At a certain point, however, these diametric social and technical breakdowns can feed back and blur into a vicious cycle. Excessive disrepair frays trust and further disinclines residents to participate in the formal system of billing. Consumer distrust, conversely, can manifest itself through physical tampering of the line. As mentioned above, vishoka earn income negotiating the technical chokepoints in repair and installation, and this extends to the social chokepoints in billing and payment: they can bypass meters, surreptitiously reconnect them, or slow down their recording mechanisms. In this context, something as ordinary as a missing seal becomes ambiguous as to what it signifies. Did it index Tanesco oversight or, as Sabina seemed to suspect, consumer tampering? Because both of these possibilities grow along the vexing final mile of the service line, the missing seal became a site of recrimination, a place where one could feel, affectively, the entire structural vulnerabilities of the network in one small artifact.
Conclusion
Animated by a widespread managerial obsession with speed and efficiency, smoothing out the last-mile problem and its chokepoints is the stuff of capitalist invention and ideological investment. It was reported recently that the California startup Zipline plans to begin using drones in Tanzania to deliver medicine from its distribution centers to rural villages, thereby bypassing the difficult mountainous terrain (Landhuis 2017). As opposed to the relatively rough space of land, the relatively smooth space of air reduces the structural distance between the two geographical points. Conversely, the growing popularity of prepaid meters in Africa simplifies the frictions of payment by eliminating the very possibility of debt. This practice reflects the Nobel Prize-winning insights of “nudge theory,” in which efficiency gains and behavioral control lie in properly smoothing out the “choice architecture” of citizen-consumers (Thaler 2009). In prepayment, power is off until purchased, and this default setting disciplines people to consume in ways the network more easily recognizes.
Such technical nudges belie the inherent politics of infrastructure (Von Schnitzler 2016). Pathways privilege certain features of their destinations (e.g. reachable by air) at the expense of others (e.g. reachable by land).
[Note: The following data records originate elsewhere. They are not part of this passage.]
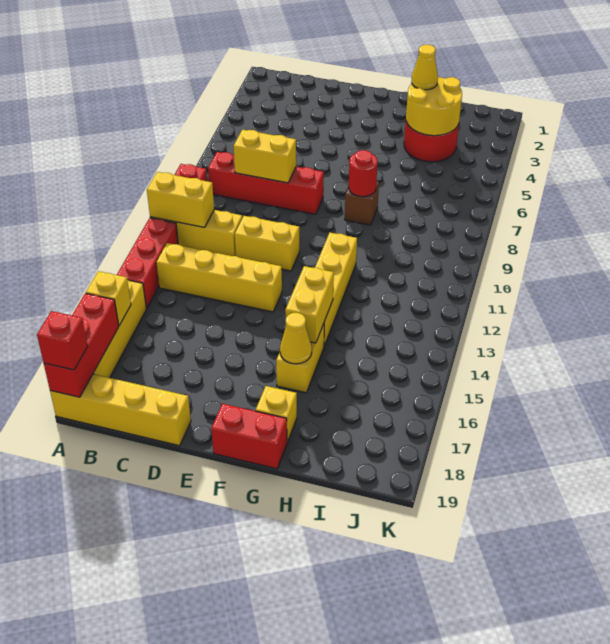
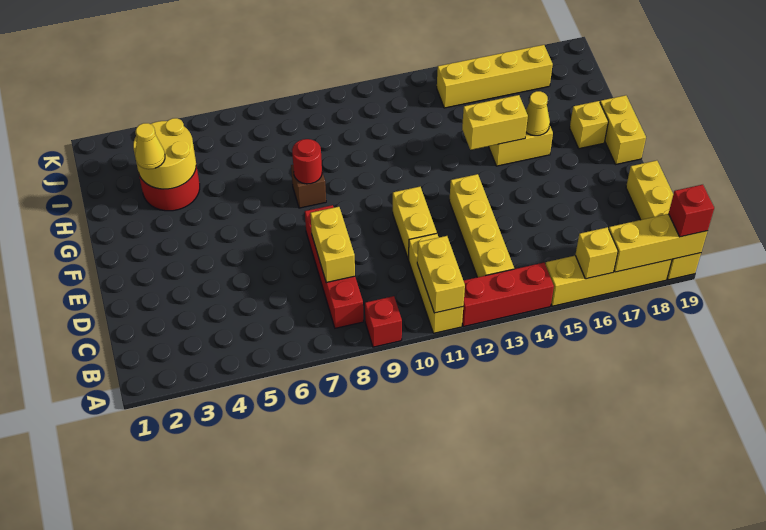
red brick A17:A19 level 2 -> yellow brick A17:A19 level 2
red brick F19:G19 level 1 -> yellow brick F19:G19 level 1
yellow brick G11:G14 level 1 -> yellow brick J14:J17 level 1

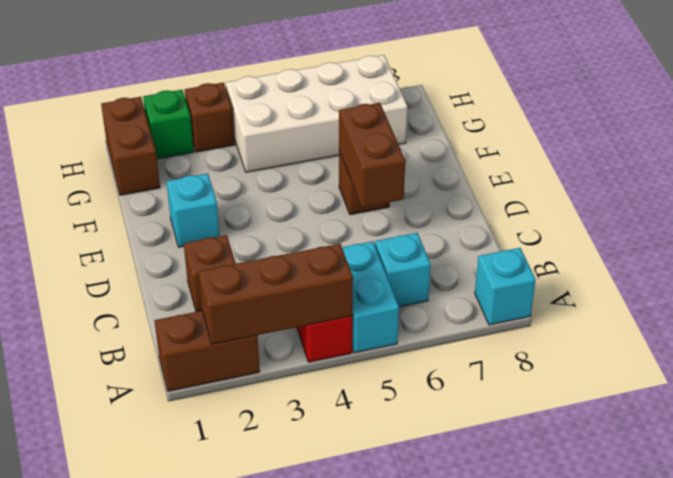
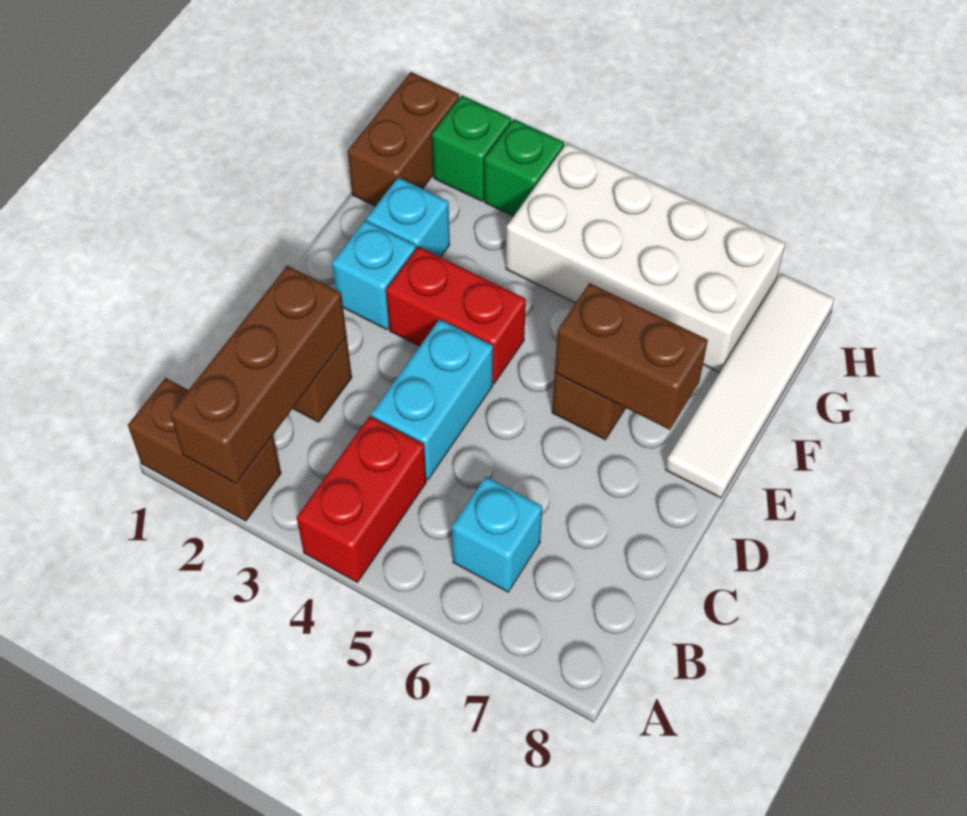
brown brick A2:A4 level 2 -> brown brick A2:C2 level 2
cyan brick A5:B5 level 1 -> cyan brick C4:D4 level 1
cyan brick A8 level 1 -> cyan brick F2 level 1
brown brick D6:E6 level 2 -> brown brick E6:E7 level 2
none -> red brick E3:E4 level 1
none -> white tile E8:H8 level 1
brown brick H3 level 1 -> green brick H3 level 1

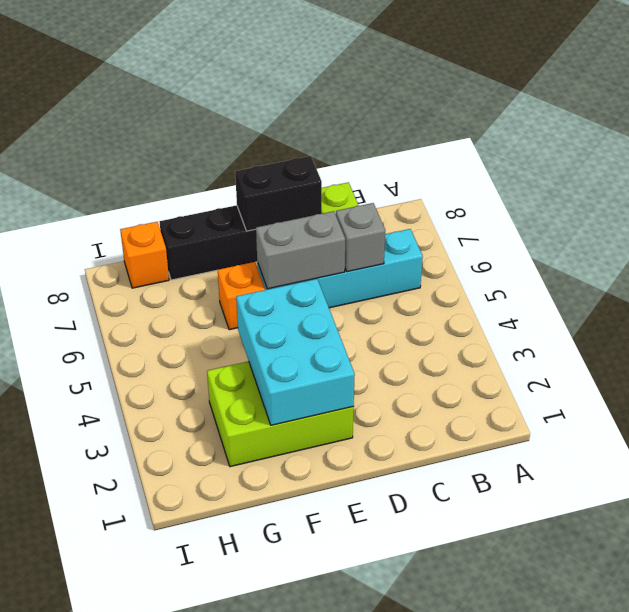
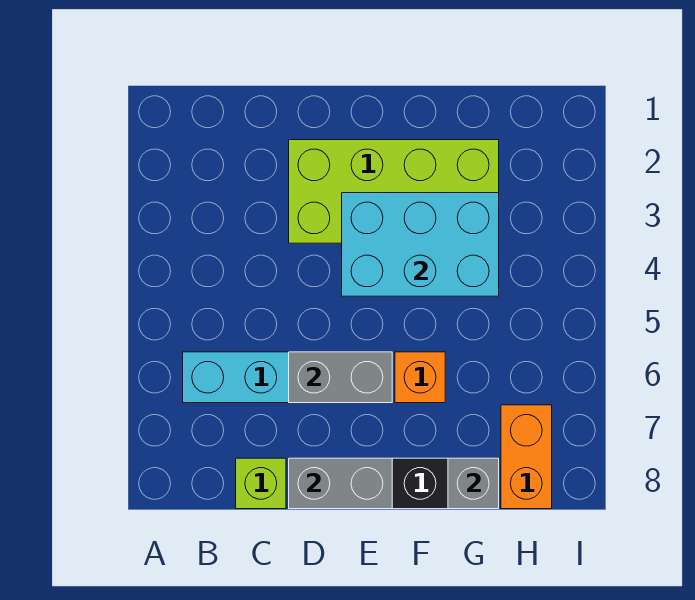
grey brick C6 level 2 -> grey brick G8 level 2
black brick D8:E8 level 2 -> grey brick D8:E8 level 2
lime brick E2:G3 level 1 -> lime brick D2:G3 level 1
cyan brick E2:F4 level 2 -> cyan brick E3:G4 level 2
orange brick H8 level 1 -> orange brick H7:H8 level 1

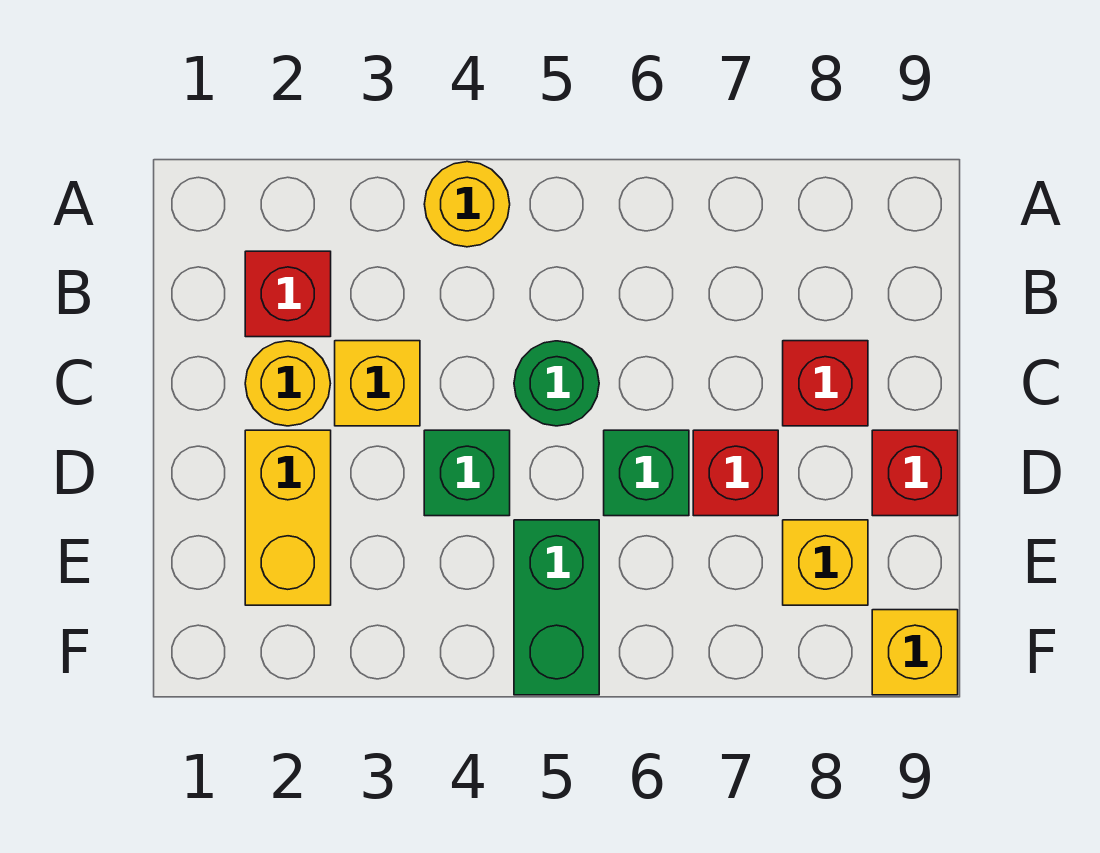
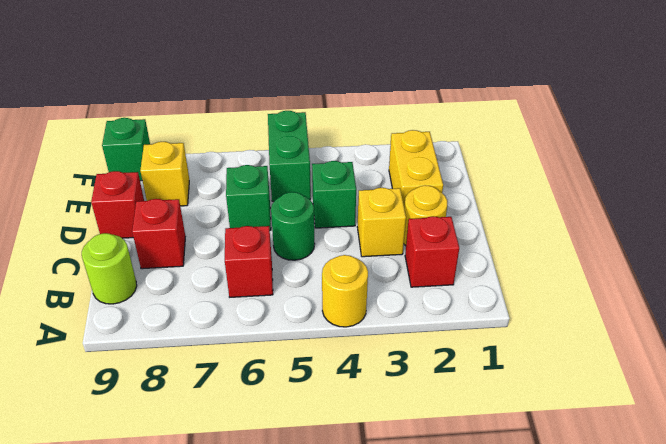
none -> lime round brick B9 level 1
red brick D7 level 1 -> red brick B6 level 1
yellow brick F9 level 1 -> green brick F9 level 1

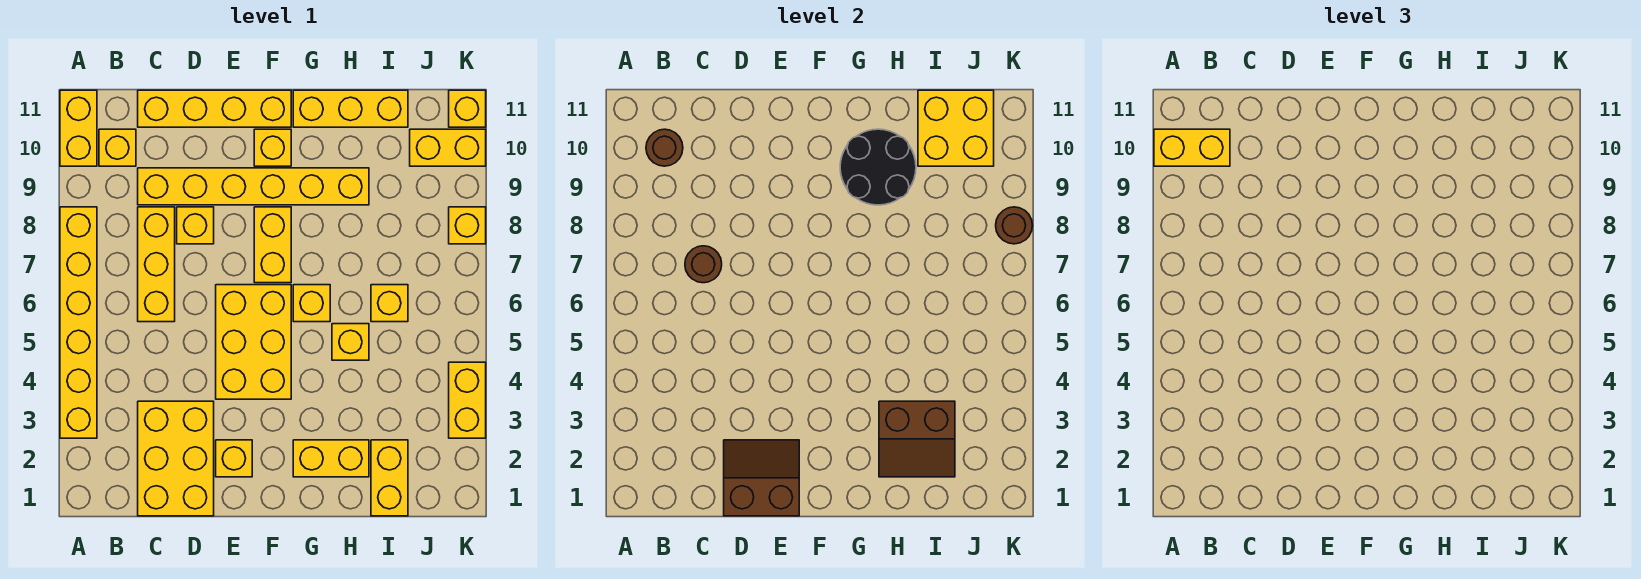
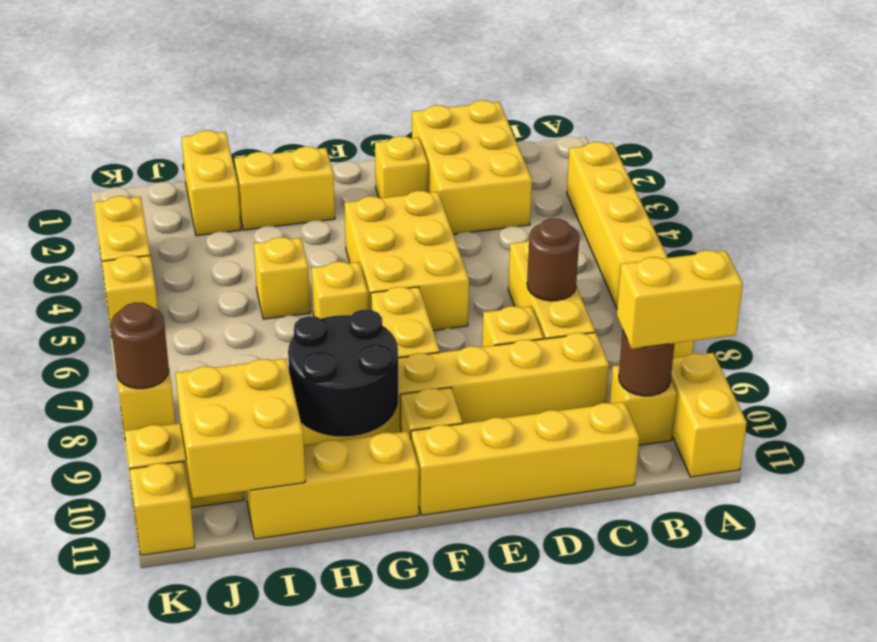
brown slope D1:E2 level 2 top 1 -> none
brown slope H2:I3 level 2 top 3 -> none
yellow brick I6 level 1 -> yellow brick K5 level 1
In some basic sense, pathways format their destinations. They force destinations—to greater or lesser degree—to orient themselves to the pathway’s features: postpaid meters create consumers that can pay their bills on time, whereas prepaid meters create consumers that must pay their bills on time. But the actual complexity of destinations can obstruct pathways in return, forcing them to adapt or reroute. Following disconnection teams underscored the way the power network becomes hopelessly entangled in the physical distribution of neighborhoods, their social relations, and their cultural expectations. In particular, service lines emerged as the chokepoints linking Tanesco’s centralized infrastructure to its decentralized destinations, the “last mile” where the network’s underlying logics are both felt and negotiated.